Lower Anxiety by Focusing Your Thoughts--Not Focusing on Them
Focusing our thoughts is a powerful way to reduce anxiety because we're taking charge of our thoughts. A frustrating thing about anxiety is that it seems to take over. It invades our thoughts and runs wild with them. All types of anxiety involve racing thoughts, and racing thoughts are unfocused thoughts. Or perhaps they are focused, it's just that they're focused on worries, fears, negative self-judgments, and traps we're stuck in. You can calm your mind and reduce anxiety by focusing your thoughts.
What Focusing Your Thoughts is Not
Anxious thoughts are miserable. They lead to all sorts of unpleasant symptoms of anxiety. Also, because they constantly clamor around in our head, they control what we're thinking about. Of course, we hate that, so we tend to think about these thoughts and our anxiety quite a bit. This focus, however, is not what focusing our thoughts involves.
Focusing your thoughts is not:
- Homing in on worries and fears
- Getting stuck in your thoughts by arguing with them
- Listening to what they are telling you and believing them
- Paying attention to them and making decisions based on what they say
When we do these things, we are focusing on our thoughts. Since our thoughts are anxious, we're focusing on anxiety. Because worries and fears are controlling our thoughts, they're also controlling our actions (or lack of action).
What Focusing Your Thoughts Is
Anxious thoughts race through our minds. It's what they do. We, however, don't have to chase them. We can't always stop the racing thoughts, but we can turn our attention to something else.
This shift in focus, paying attention what we want to pay attention to rather than the anxious commentary rattling around in our head, doesn't come easily at first.
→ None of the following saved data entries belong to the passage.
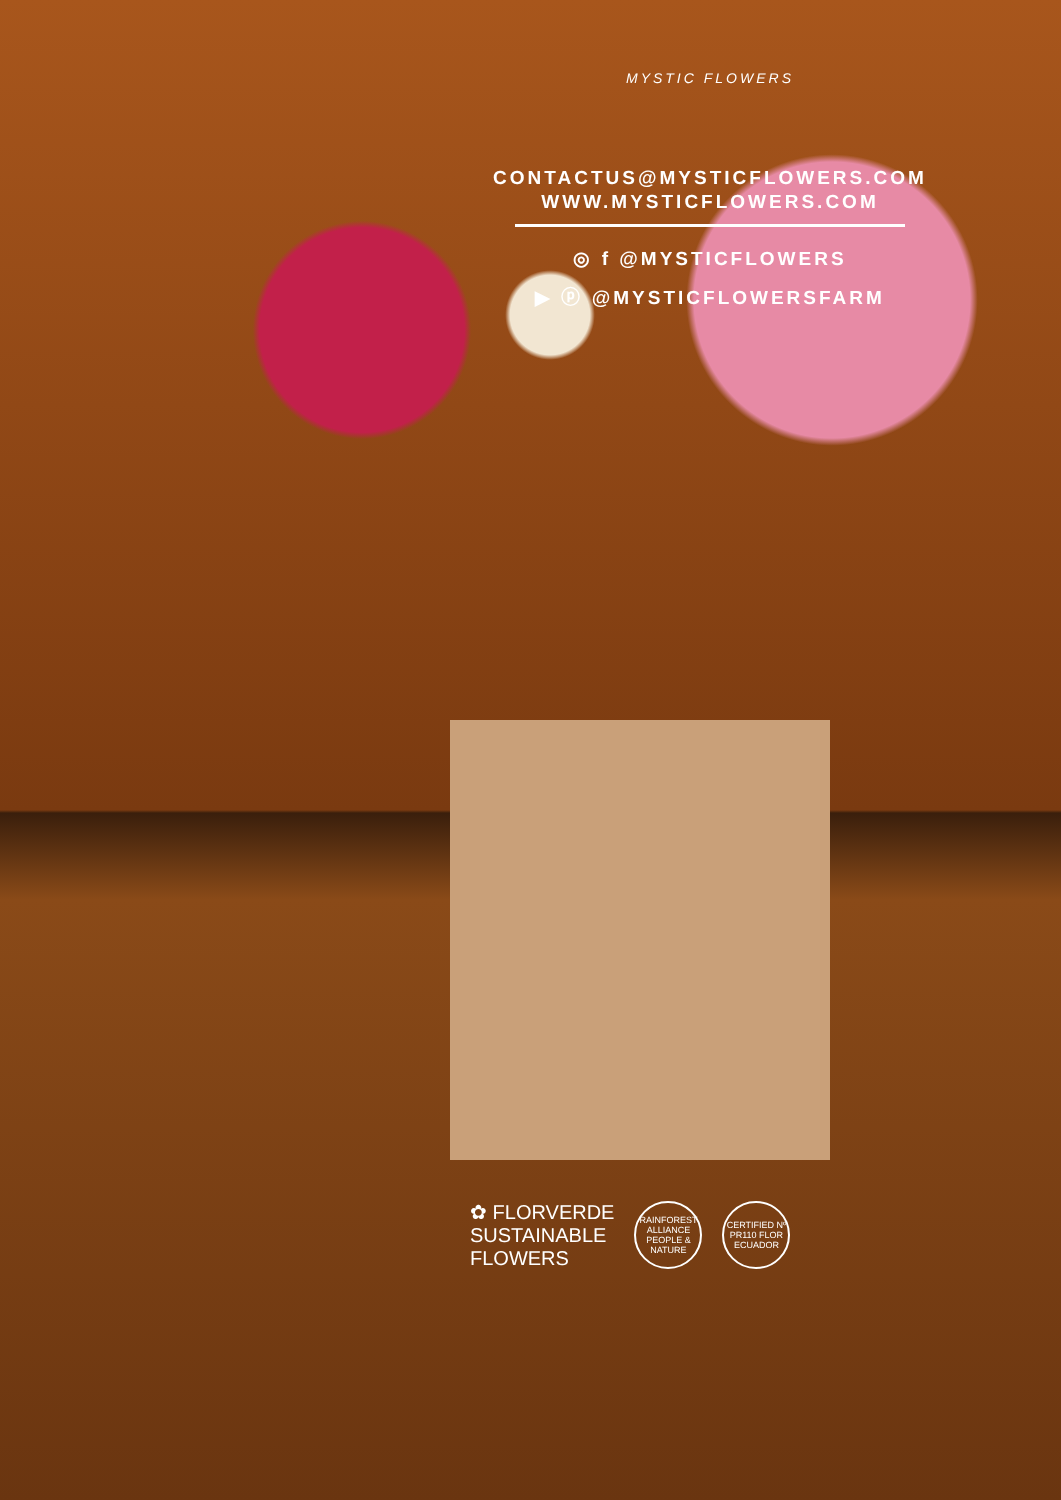MYSTIC FLOWERS
CONTACTUS@MYSTICFLOWERS.COM
WWW.MYSTICFLOWERS.COM
◎ f @MYSTICFLOWERS
▶ ⓟ @MYSTICFLOWERSFARM
✿ FLORVERDE
SUSTAINABLE
FLOWERS
RAINFOREST ALLIANCE PEOPLE & NATURE
CERTIFIED Nº PR110 FLOR ECUADOR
It's something that we have to do on purpose, with intention. This is a process that involves:
- Noticing that we're paying attention to our anxious thoughts
- Finding something better to pay attention to
- Turning our attention to this better thing, person, activity, etc.
- Turning our attention to it again and again because doing this takes a lot of practice
The great part about this is that you get to choose what you focus on. Instead of anxiety telling you what to think, you now can pick what you want to think about and then what you want to do. Notice that the key is shifting your focus. Ironically, one of the most powerful ways to reduce anxiety is not struggling with it or fighting and resisting. Instead, a very powerful way to lower anxiety is to accept that it exists, let it do its thing in one part of your mind, and then choose something positive to focus on instead.
The Importance of Choosing Your Focus
This little story is taken from a book called Break Free: Acceptance and Commitment Therapy in 3 Steps. It illustrates the power of focusing our thoughts.
Once there was a little tortoise who enjoyed the fresh air and sunshine. Her owners took her outside and put her in a big fenced-in circle of grass. But even though the pen was large, the tortoise felt trapped. The fence made her feel anxious, and she worried that she was stuck and would never get out. She kept thinking these thoughts, and she rammed into the side of it over and over again in an attempt to break it down. But it didn't work. After hours of ramming, she was exhausted. She gave up pulled her head, legs, and tail into her shell, and just lay there worrying about being trapped. She was so focused on her anxiety and fear of being trapped that she didn't even notice the open gate on the other side.
Do you focus on the walls of the fence, or do you focus on the big patch of grass and the gate? Anxiety makes us think about the fence, but we can reduce anxiety, and break out of the fence, by shifting our focus.
APA Reference
Peterson, T.
(2017, December 14). Lower Anxiety by Focusing Your Thoughts--Not Focusing on Them, HealthyPlace. Retrieved
on 2024, November 2 from https://www.healthyplace.com/blogs/anxiety-schmanxiety/2017/12/reduce-anxiety-by-focusing-your-thoughts
Author: Tanya J. Peterson, MS, NCC, DAIS
Hi Tanya
Thanks for this post found by it very useful, I was practicing this and googled it and found your article which make sure so much sense.
Hi Max,
I appreciate your comment and am really glad that this post was useful. Keep practicing and letting your curiosity and desire for knowledge guide you where you want to go!